После двухдневного перерыва по случаю кратковременной болезни графа Чернина последний уполномочил меня продолжать переговоры с украинцами на основе их требований и, по возможности, прийти к какому-нибудь соглашению.
Тем временем переговоры с Троцким затягивались до бесконечности. По-видимому, русский народный комиссар заметил опасность, грозившую ему от наших украинских сепаратных переговоров, потому что он вдруг объявил, что украинские делегаты, которых он до сих пор признавал, не имеют права вести сепаратные переговоры от имени Украины, так как границы между Украиной и Советской Россией еще твердо не установлены. По этому и по некоторым другим вопросам он должен снестись с петербургским правительством на несколько дней, так как он должен съездить в Петербург.
Все это, конечно, не могло являться причиной его поездки в Петербург. Я полагаю, что он хотел убедиться, насколько господство большевиков утвердилось за это время в Петербурге: должен ли он, считаясь с желанием народа, действительно заключить мир с центральными державами или он может рискнуть закончить переговоры театральным жестом, действительно потом последовавшим. Кюльман поехал в Берлин дать отчет рейхстагу, граф Чернин отправился в Вену, чтобы получить одобрение для заключения мира с Украиной.
По возвращении всех участников в первых числах февраля Троцкий пустил в ход еще одно средство для того, чтобы помешать украинским сепаратным переговорам. Он привез с собой двух украинцев, Медведева и Шахрая, которых прислала не Центральная Рада, а новое большевистское правительство, образовавшееся в Харькове.

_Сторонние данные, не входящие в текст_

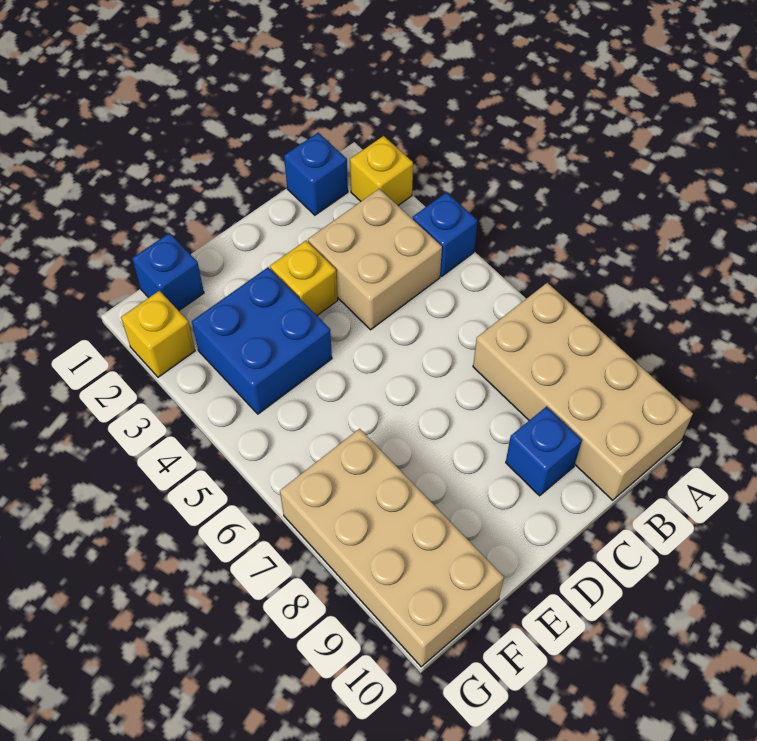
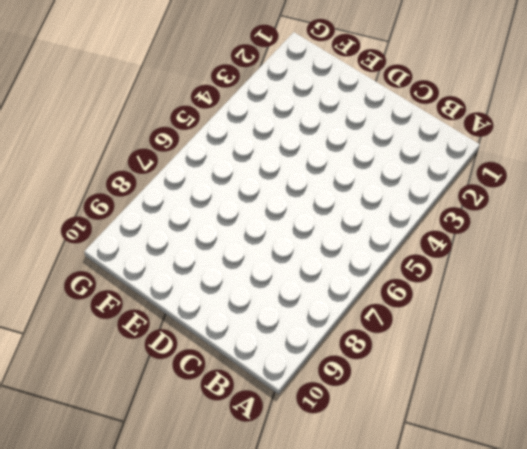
none -> yellow 1x1 brick [350,136,413,205]
none -> blue 1x1 brick [413,192,478,277]

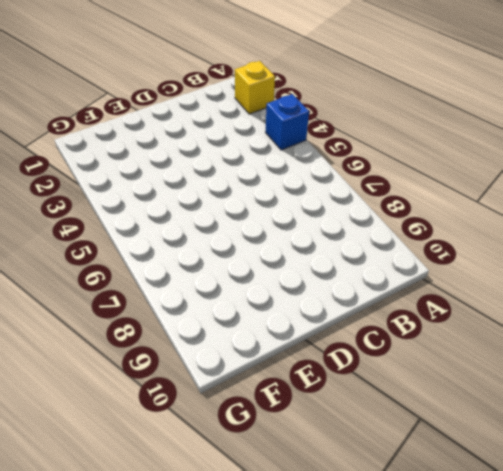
none -> tan 2x4 brick [473,283,693,500]
none -> blue 1x1 brick [284,133,348,215]

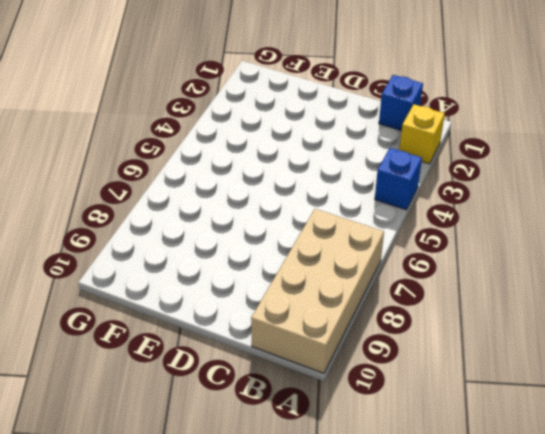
none -> tan 2x2 brick [308,189,442,330]
none -> blue 1x1 brick [506,407,582,496]

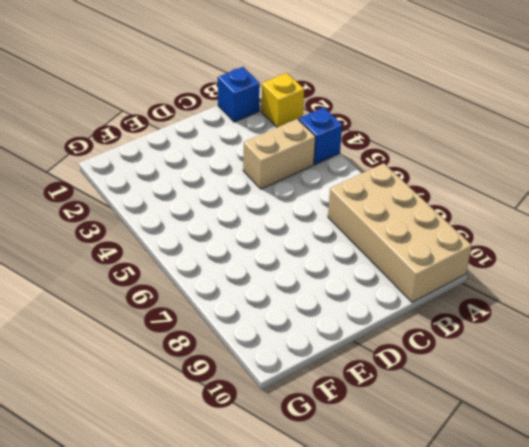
tan 1x2 brick [243,119,315,189] -> tan 2x2 brick [308,189,442,330]
none -> blue 1x1 brick [506,407,582,496]
none -> yellow 1x1 brick [270,241,338,315]

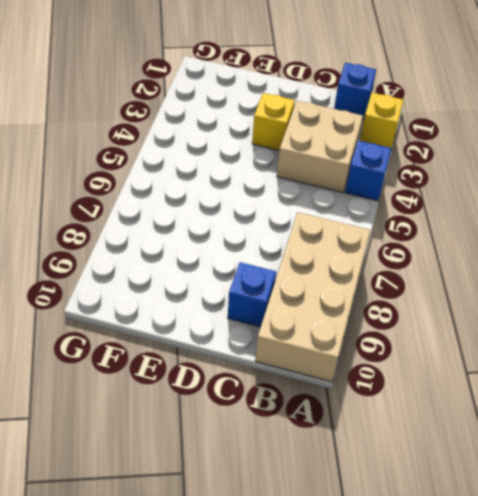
none -> blue 2x2 brick [192,267,332,414]
none -> blue 1x1 brick [132,233,204,311]

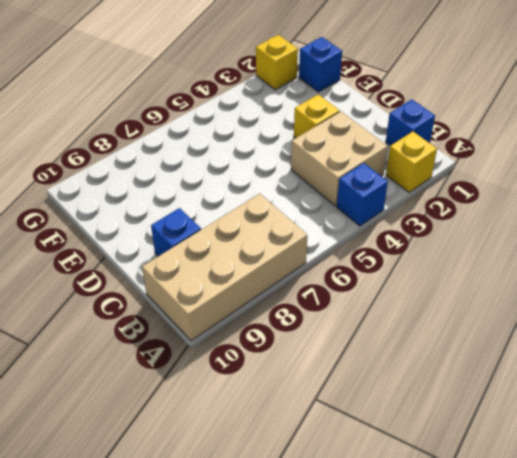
none -> blue 2x2 brick [192,267,332,414]
none -> tan 2x4 brick [280,429,504,667]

Представители Центральной Рады протестовали против этого шахматного хода, и дело дошло до довольно энергичных столкновений между украинской и русской делегациями. В превосходной речи Любинский перечислил большевикам все их грехи. Троцкий в своем ответе ограничился указанием, что власть Центральной Рады кончилась и что единственное место, где еще могут распоряжаться ее представители, – это их комнаты в Брест-Литовске.
По имевшимся у меня сведениям о положении дел на Украине, я, к сожалению, не имел оснований считать слова Троцкого несправедливыми. Большевизм победоносно распространялся; Центральная Рада и временное украинское правительство обратились в бегство.

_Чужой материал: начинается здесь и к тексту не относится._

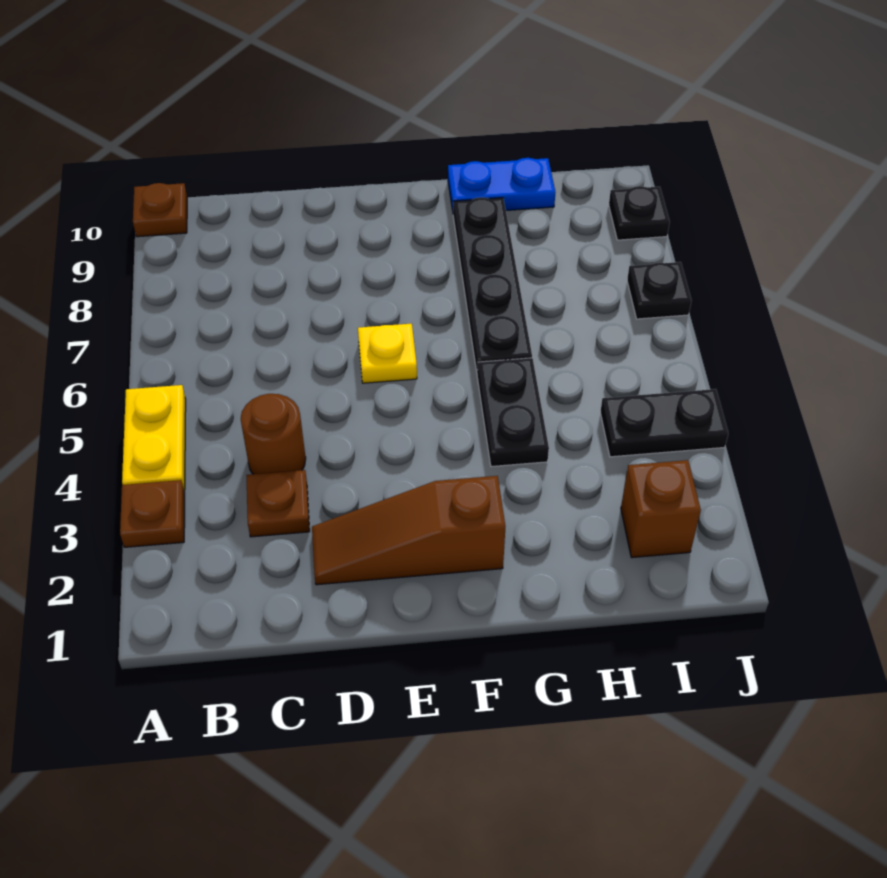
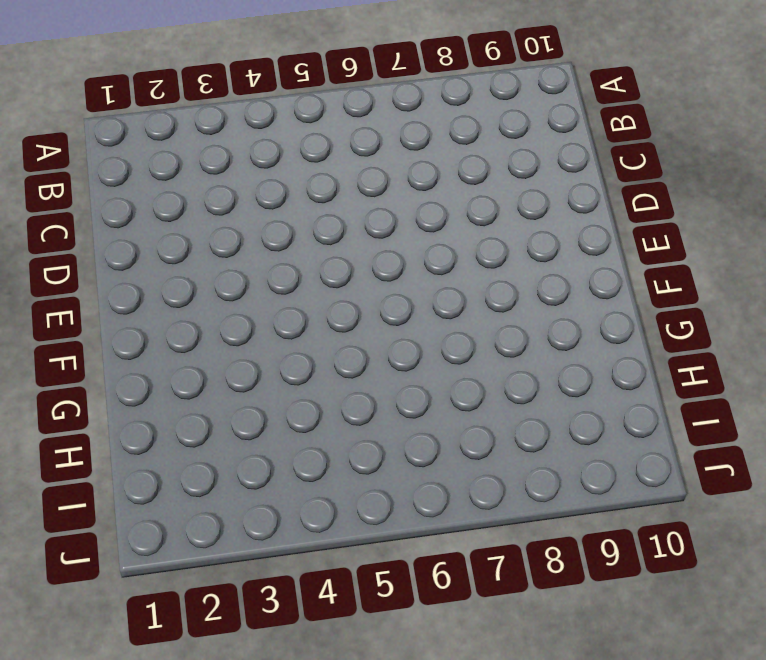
none -> brown 1x1 plate [120,480,185,547]
none -> yellow 1x2 plate [122,385,186,491]
none -> brown 1x1 plate [133,183,187,237]

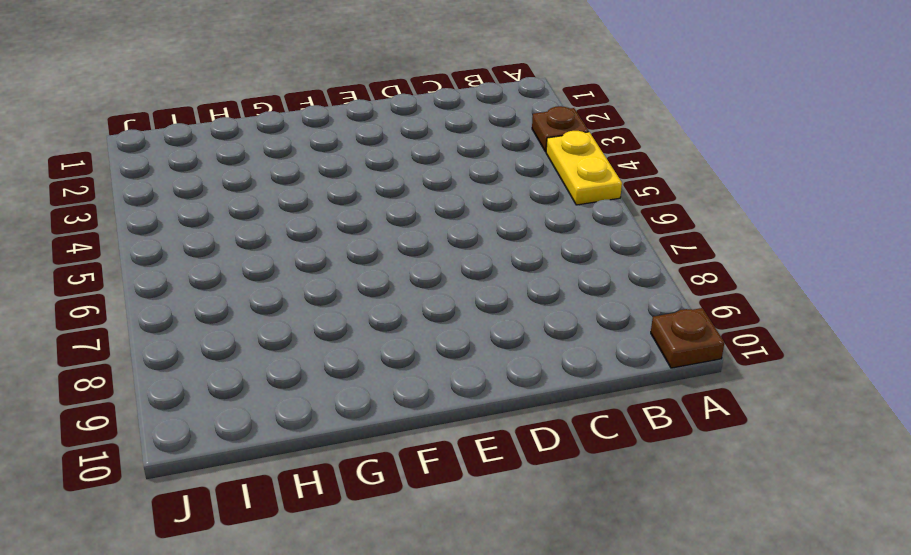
none -> brown 1x1 plate [247,470,310,537]
none -> brown 1x1 round brick [241,394,306,474]
none -> brown 1x3 slope [312,476,505,585]

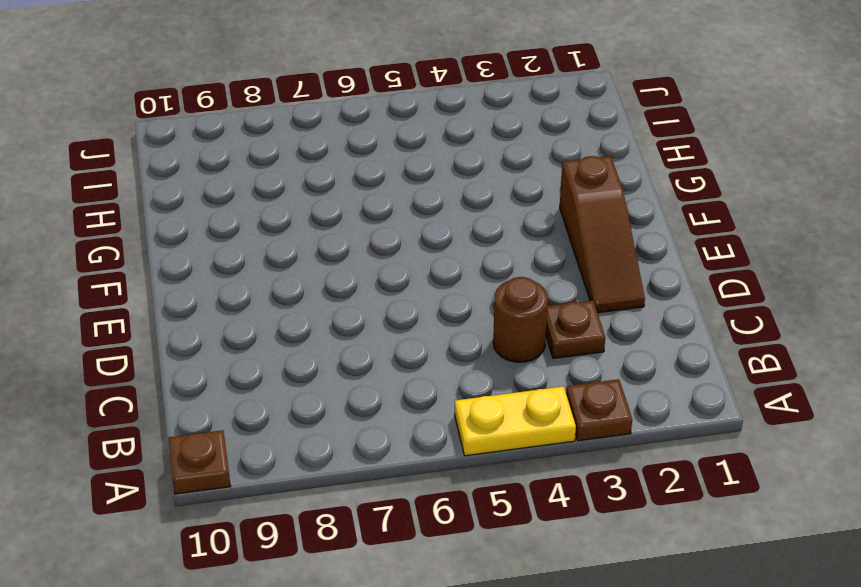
none -> yellow 1x1 plate [358,324,417,383]
none -> black 1x2 plate [477,358,549,467]
none -> black 1x4 plate [453,197,532,371]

Кюльман и граф Чернин решили держаться этого украинского правительства, несмотря на его временные затруднения. «Временными» эти затруднения были постольку, поскольку мы во всякое время могли силой оружия поддержать и снова водворить его на Украине. Поэтому они отвели новых украинских представителей, привезенных Троцким, мотивируя это тем, что сам Троцкий в начале января признал украинскую делегацию как правомочных представителей украинского народа.
Я удивлялся молодым украинцам. Они, конечно, знали, что кроме возможной помощи со стороны немцев у них ничего нет, что правительство их – одна фикция. Тем не менее в переговорах с графом Черниным они твердо стояли на своем и в своих требованиях ни на йоту не уступали.